> **Instructions for the task**
Starting at the line that contains "left hip: (541, 210, -9)" and stopping after the last line, set down the listing exactly as it is. Add nothing.

> **Records for processing**
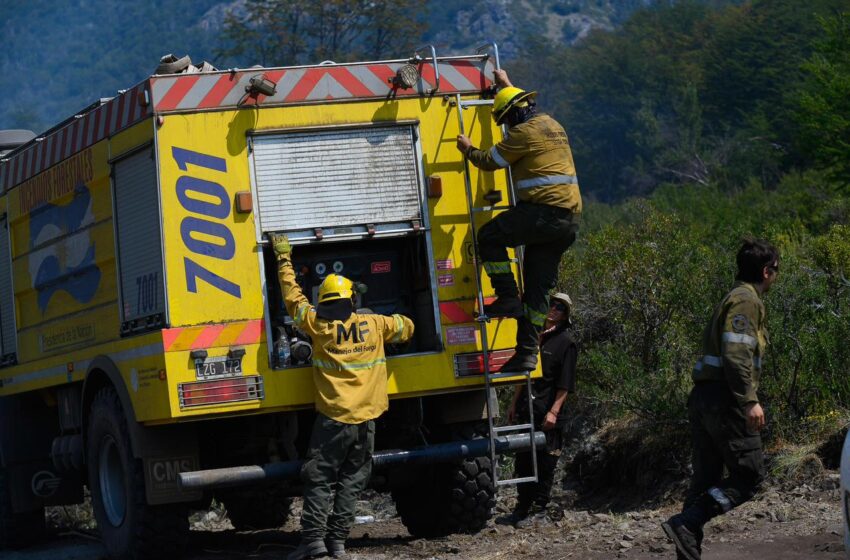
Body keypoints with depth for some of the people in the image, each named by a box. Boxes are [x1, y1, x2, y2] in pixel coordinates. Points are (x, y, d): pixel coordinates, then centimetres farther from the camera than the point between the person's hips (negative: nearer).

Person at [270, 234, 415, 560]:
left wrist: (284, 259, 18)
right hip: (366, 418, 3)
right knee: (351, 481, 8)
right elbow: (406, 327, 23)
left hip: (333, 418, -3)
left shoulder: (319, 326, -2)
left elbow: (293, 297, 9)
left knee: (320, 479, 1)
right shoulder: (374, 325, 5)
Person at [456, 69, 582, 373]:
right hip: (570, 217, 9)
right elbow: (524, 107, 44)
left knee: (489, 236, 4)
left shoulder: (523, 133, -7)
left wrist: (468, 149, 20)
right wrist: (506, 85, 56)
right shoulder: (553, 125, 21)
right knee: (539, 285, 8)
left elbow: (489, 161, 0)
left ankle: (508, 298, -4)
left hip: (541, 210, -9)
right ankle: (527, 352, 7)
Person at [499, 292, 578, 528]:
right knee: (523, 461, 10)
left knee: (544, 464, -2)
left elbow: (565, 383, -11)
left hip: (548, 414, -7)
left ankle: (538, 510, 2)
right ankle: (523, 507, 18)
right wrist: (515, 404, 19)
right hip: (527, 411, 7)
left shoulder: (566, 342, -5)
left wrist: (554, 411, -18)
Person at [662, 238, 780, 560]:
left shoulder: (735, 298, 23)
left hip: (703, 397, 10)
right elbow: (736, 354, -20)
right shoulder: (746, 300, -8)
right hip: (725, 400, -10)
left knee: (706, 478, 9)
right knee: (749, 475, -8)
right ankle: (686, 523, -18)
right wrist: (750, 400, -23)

> **Solution**
left hip: (541, 210, -9)
right ankle: (527, 352, 7)
Person at [499, 292, 578, 528]:
right knee: (523, 461, 10)
left knee: (544, 464, -2)
left elbow: (565, 383, -11)
left hip: (548, 414, -7)
left ankle: (538, 510, 2)
right ankle: (523, 507, 18)
right wrist: (515, 404, 19)
right hip: (527, 411, 7)
left shoulder: (566, 342, -5)
left wrist: (554, 411, -18)
Person at [662, 238, 780, 560]:
left shoulder: (735, 298, 23)
left hip: (703, 397, 10)
right elbow: (736, 354, -20)
right shoulder: (746, 300, -8)
right hip: (725, 400, -10)
left knee: (706, 478, 9)
right knee: (749, 475, -8)
right ankle: (686, 523, -18)
right wrist: (750, 400, -23)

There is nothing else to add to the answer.